A risada
Ela subiu as escadas totalmente concentrada, três lanços. O sangue lhe corria nas veias em velocidade avassaladora. A respiração dificultosa e os olhos já cheios dágua. Subiu resoluta, inabalável: apoiando-se nos corrimãos frios e descascados. Por fim, estacou diante da porta. Manteve-se imóvel por longo minuto. Não tardou, entretanto, a erguer a mão e segurar com firmeza o trinco gelado. Então o girou, empurrou a porta, entrou de supetão no ambiente.

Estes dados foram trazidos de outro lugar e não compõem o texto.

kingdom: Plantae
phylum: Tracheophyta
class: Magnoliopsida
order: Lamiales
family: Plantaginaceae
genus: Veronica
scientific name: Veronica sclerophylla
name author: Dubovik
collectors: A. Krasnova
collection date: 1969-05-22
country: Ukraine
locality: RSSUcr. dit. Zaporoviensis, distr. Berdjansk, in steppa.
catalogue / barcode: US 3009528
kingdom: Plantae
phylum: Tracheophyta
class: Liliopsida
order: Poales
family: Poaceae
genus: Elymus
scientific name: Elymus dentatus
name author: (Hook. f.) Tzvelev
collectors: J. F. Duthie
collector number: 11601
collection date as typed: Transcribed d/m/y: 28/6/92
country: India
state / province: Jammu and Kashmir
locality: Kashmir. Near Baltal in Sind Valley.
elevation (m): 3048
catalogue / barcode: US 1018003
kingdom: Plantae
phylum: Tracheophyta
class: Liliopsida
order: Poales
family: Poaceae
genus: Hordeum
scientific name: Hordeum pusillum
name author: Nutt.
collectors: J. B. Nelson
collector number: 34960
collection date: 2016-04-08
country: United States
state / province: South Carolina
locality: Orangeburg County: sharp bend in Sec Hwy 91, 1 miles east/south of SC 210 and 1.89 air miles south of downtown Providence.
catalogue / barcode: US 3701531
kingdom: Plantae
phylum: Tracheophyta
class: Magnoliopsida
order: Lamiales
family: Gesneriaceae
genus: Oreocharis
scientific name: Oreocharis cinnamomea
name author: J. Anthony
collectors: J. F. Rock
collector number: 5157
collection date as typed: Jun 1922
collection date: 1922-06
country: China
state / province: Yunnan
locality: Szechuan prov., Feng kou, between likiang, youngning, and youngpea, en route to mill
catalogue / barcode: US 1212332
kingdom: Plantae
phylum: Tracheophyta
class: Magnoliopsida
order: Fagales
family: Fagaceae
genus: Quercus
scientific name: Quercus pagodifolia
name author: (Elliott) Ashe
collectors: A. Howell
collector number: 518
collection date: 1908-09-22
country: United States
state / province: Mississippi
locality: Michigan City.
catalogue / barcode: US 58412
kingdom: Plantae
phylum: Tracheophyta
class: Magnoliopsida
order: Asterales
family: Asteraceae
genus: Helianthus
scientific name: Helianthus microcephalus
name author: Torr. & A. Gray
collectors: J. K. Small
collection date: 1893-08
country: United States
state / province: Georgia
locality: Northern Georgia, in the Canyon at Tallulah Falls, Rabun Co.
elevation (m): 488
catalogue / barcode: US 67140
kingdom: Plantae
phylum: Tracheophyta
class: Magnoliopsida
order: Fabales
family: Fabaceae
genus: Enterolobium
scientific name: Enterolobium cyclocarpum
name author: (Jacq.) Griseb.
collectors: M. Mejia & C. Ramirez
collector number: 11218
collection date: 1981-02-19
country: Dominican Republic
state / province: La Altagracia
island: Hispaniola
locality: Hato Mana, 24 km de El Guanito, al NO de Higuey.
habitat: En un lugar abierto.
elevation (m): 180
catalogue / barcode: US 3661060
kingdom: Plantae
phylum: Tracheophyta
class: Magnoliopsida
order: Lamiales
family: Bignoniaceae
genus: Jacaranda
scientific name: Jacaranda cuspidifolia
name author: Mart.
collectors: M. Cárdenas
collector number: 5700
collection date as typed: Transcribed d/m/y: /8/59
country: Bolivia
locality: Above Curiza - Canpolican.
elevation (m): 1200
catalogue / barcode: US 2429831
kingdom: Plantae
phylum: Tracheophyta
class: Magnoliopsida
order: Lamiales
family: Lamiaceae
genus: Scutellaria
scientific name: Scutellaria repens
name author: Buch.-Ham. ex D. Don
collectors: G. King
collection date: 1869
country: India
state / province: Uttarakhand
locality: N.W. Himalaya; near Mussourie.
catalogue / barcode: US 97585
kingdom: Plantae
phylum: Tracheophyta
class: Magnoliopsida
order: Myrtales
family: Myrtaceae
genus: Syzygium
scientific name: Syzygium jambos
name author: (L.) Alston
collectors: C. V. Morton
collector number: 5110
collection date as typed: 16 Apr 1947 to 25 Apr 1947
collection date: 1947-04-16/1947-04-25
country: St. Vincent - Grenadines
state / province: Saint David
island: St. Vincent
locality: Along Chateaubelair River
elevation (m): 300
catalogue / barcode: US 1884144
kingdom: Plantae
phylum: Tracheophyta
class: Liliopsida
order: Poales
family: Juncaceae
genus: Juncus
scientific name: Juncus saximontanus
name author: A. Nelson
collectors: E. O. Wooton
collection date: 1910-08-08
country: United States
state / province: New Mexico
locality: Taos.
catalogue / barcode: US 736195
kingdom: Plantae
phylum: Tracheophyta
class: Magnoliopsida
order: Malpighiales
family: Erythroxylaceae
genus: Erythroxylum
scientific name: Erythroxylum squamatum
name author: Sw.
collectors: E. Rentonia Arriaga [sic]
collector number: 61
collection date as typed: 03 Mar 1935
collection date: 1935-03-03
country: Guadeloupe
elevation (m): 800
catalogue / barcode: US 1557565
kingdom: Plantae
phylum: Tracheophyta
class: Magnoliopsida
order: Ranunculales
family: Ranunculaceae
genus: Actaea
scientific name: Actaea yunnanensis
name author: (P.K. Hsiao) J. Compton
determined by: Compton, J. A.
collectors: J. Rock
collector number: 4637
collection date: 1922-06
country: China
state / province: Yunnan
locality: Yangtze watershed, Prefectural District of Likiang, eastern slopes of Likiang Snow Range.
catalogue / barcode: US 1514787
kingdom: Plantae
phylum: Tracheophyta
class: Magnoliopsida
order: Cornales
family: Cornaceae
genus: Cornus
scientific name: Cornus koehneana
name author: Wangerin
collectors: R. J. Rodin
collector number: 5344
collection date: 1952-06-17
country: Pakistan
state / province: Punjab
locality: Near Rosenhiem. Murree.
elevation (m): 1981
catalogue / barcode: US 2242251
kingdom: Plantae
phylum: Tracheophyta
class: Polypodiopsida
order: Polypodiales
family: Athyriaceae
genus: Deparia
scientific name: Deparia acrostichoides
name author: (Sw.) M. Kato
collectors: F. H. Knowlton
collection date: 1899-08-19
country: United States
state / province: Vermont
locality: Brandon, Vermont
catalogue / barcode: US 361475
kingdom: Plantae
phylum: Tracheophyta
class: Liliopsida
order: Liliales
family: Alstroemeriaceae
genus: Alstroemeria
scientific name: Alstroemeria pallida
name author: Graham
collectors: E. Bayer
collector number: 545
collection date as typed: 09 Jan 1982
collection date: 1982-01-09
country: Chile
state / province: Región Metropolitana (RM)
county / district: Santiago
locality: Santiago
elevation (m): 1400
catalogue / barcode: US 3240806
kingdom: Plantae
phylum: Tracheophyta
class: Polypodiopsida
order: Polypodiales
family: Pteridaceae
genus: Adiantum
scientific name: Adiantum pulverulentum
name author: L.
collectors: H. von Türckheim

Parecia uma confraria secreta, com as costas voltadas para a humanidade. Não precisou contar para constatar a presença dos doze homens trajando luto, dispostos em macabra meia-lua. Olhavam-se todos com extrema irritação e um quê de desprezo. Ela não pôde mais suportar. Seu tórax sacudia-se inteiro, parecendo querer partir-se em três, ou seis. E seu riso desvairado pôs-se a ecoar no ambiente. Um riso nervoso, violento que logo virou gargalhada. Simplesmente não controlava. Os músculos do abdômen tremiam e sacolejavam como um velho motor, e os olhos cruéis vertiam lágrima, molhando todo o rosto.
Ela emitia pequenos gritinhos agudos que pareciam carregados de uma ira inexplicável e brutal. A essa altura, notou-se que os graves cavalheiros não conseguiam lhe focalizar a vista em cima. E pareciam mesmo terrivelmente afetados pelo corpo que, então, rolava no centro da sala, já quase fora de si. Eles cederam, levantaram-se com toda austeridade de que dispunham e rumaram para fora. E foram-se. No meio do cômodo ficou apenas a mulher, já inteiramente nua, agonizando eu seu riso implacável. No apartamento, no prédio e no bairro inteiro, apenas sua gargalhada mortal era ouvida. Nem um único ruído a mais, até que parou, linda, silenciosa, sem sangue, inanimada.